Soon, the contacts were out of the picture, but the driving-while-blind theme took center pillow.  At least once a week I’m still treated to a private screening of a movie about driving while I can’t see, being completely lost in a place that should be completely familiar (Scotch Plains, Philadelphia, the Upper West Side), or driving and being unable to control the car.

Then came the government-issued dream about the test that will decide my high school or college fate, in a class I didn’t realize I was taking and thus, did not attend all semester. Or the one in which I am about to get on a plane for a very long trip (usually to Tokyo or Shanghai), totally unprepared. I have no suitcase, no carry-on, and no emergency Hershey bar. I also have a middle seat in Coach. Freud and most Google search results agree that these are garden variety anxiety dreams, and that I feel unprepared, judged, regretful and totally lacking in confidence. Shocker!

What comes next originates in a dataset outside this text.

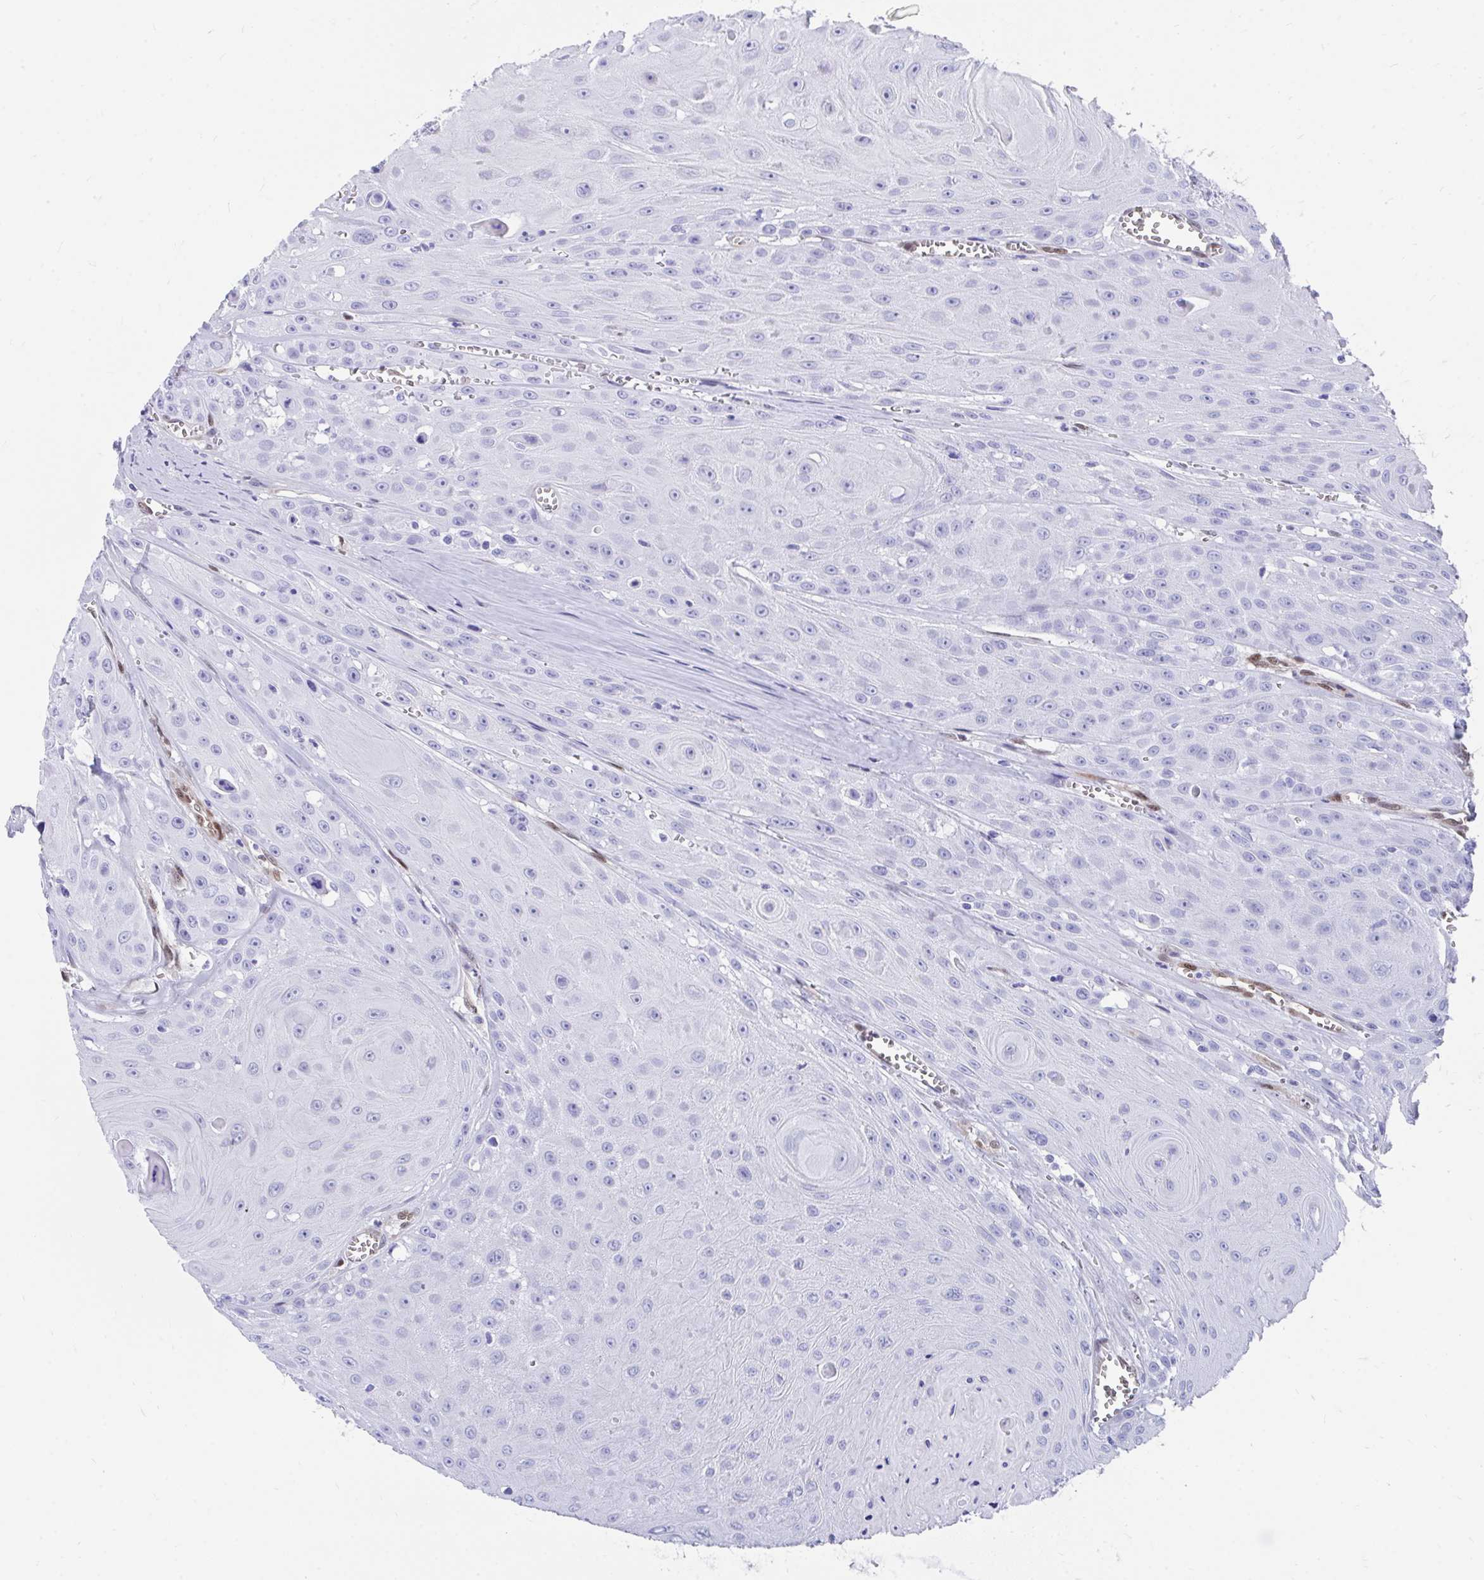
{"staining": {"intensity": "negative", "quantity": "none", "location": "none"}, "tissue": "head and neck cancer", "cell_type": "Tumor cells", "image_type": "cancer", "snomed": [{"axis": "morphology", "description": "Squamous cell carcinoma, NOS"}, {"axis": "topography", "description": "Oral tissue"}, {"axis": "topography", "description": "Head-Neck"}], "caption": "IHC of head and neck squamous cell carcinoma displays no staining in tumor cells. The staining is performed using DAB (3,3'-diaminobenzidine) brown chromogen with nuclei counter-stained in using hematoxylin.", "gene": "RBPMS", "patient": {"sex": "male", "age": 81}}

But for the past year or two, I’ve been plagued by another one whose roots I really don’t understand.  The background scenarios vary, but have two things in common. I am usually ill-at-ease wherever I am, and I always end up desperately needing to visit the toilette. Unfortunately for Dream Me, there is a major problem with every facility I find.  These major problems include, but are not limited to:

  • Broken door, door with no lock, or no door at all
  • Above, plus presence of mean girls from high school in immediate vicinity
  • Revoltingly filthy stall and/or bathroom
  • Revoltingly overflowed toilet and/or sink
  • Revoltingly flooded stall and/or bathroom 
  • Toilet that is too high for someone of my smurf-sized stature to reach
  • Toilet that is covered with delightful “souvenirs” left by the previous user
  • Toilet that is blocked by seemingly rabid wild dogs (my personal favorite)

No one is really sure what this particular brand of dream means.  If anyone would like to offer a psychoanalytic opinion, I welcome the input. My own theory is this: I am weird.